Judgment Court of Justice of the European Union on systematic collection of the biometric data

La Quadature du Net published the article The Court of Justice of the European Union condemns France’s police profiling practices on the EDRi website on the Comdribus judgment of 19 March 2026, ECLI:EU:C:2026:219.

The court does not approve of the systematic collection of biometric data by the government without safeguards:

On those grounds, the Court (Fifth Chamber) hereby rules:

1. Article 10 of Directive (EU) 2016/680 of the European Parliament and of the Council of 27 April 2016 on the protection of natural persons with regard to the processing of personal data by competent authorities for the purposes of the prevention, investigation, detection or prosecution of criminal offences or the execution of criminal penalties, and on the free movement of such data, and repealing Council Framework Decision 2008/977/JHA, read in conjunction with Article 4(1)(a) to (c) and Article 8 of that directive,

must be interpreted as precluding national legislation which provides for the systematic collection of the biometric data of any person reasonably suspected on one or more grounds of having committed or attempted to commit a criminal offence, unless it is established, first, that the national law defines the specific and concrete purposes pursued by that collection in an appropriate and sufficiently precise manner, and second, that the competent authority is required, in each individual case, to assess whether that collection is strictly necessary for achieving those purposes, so that that collection is not systematic.

2. Article 10 of Directive 2016/680, read in conjunction with Article 4(4) and Article 54 of that directive and in the light of Article 47 of the Charter of Fundamental Rights of the European Union,

must be interpreted as precluding national legislation which does not lay down an obligation on the part of the competent authority to provide a sufficient statement of reasons, in each individual case, as to why it is ‘strictly necessary’, within the meaning of that provision, to collect the biometric data of a person reasonably suspected on one or more grounds of having committed or attempted to commit a criminal offence.

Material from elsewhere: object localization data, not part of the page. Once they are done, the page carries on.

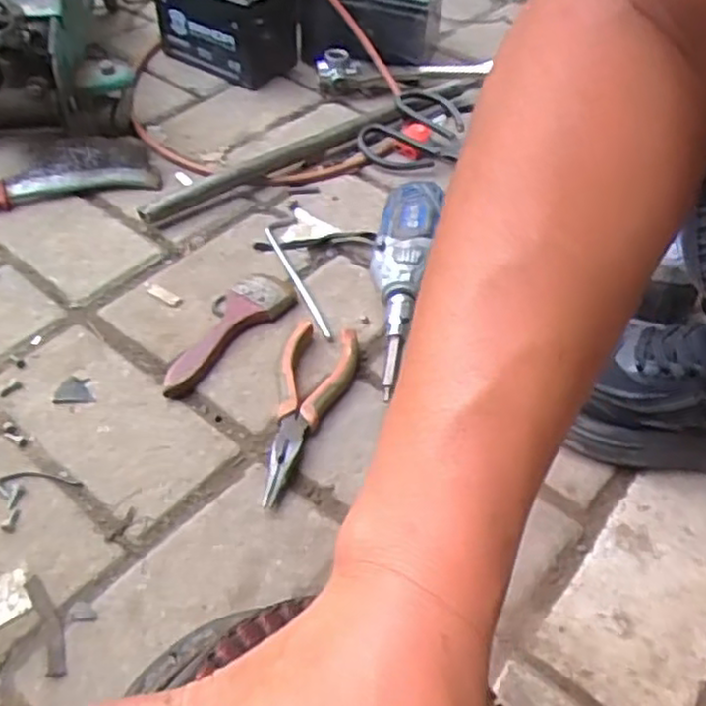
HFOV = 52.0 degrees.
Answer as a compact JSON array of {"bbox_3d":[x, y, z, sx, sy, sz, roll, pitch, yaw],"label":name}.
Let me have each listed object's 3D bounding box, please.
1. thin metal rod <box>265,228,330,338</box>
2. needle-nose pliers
[{"bbox_3d":[-0.047,-0.061,0.606,0.008,0.008,0.139,-17,50,-17],"label":"thin metal rod"},{"bbox_3d":[-0.036,0.039,0.503,0.050,0.019,0.147,12,48,9],"label":"needle-nose pliers"}]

It may be a criminal offence for a person to refuse to cooperate with the collection of biometric data, provided that strict conditions are met:

3. Article 10 of Directive 2016/680, read in conjunction with Article 4(1)(a) to (c) and Article 8 of that directive and in the light of Article 49(3) of the Charter of Fundamental Rights, must be interpreted as not precluding national legislation which allows a person to be prosecuted for and convicted of a specific criminal offence penalising that person’s refusal to allow the collection of his or her biometric data, even though that person has not been prosecuted for or convicted of the criminal offence that formed the basis of the envisaged collection of those data, provided that that collection satisfies the ‘strictly necessary’ condition within the meaning of Article 10 of the directive and that the criminal penalty imposed in that respect observes the principle of proportionality.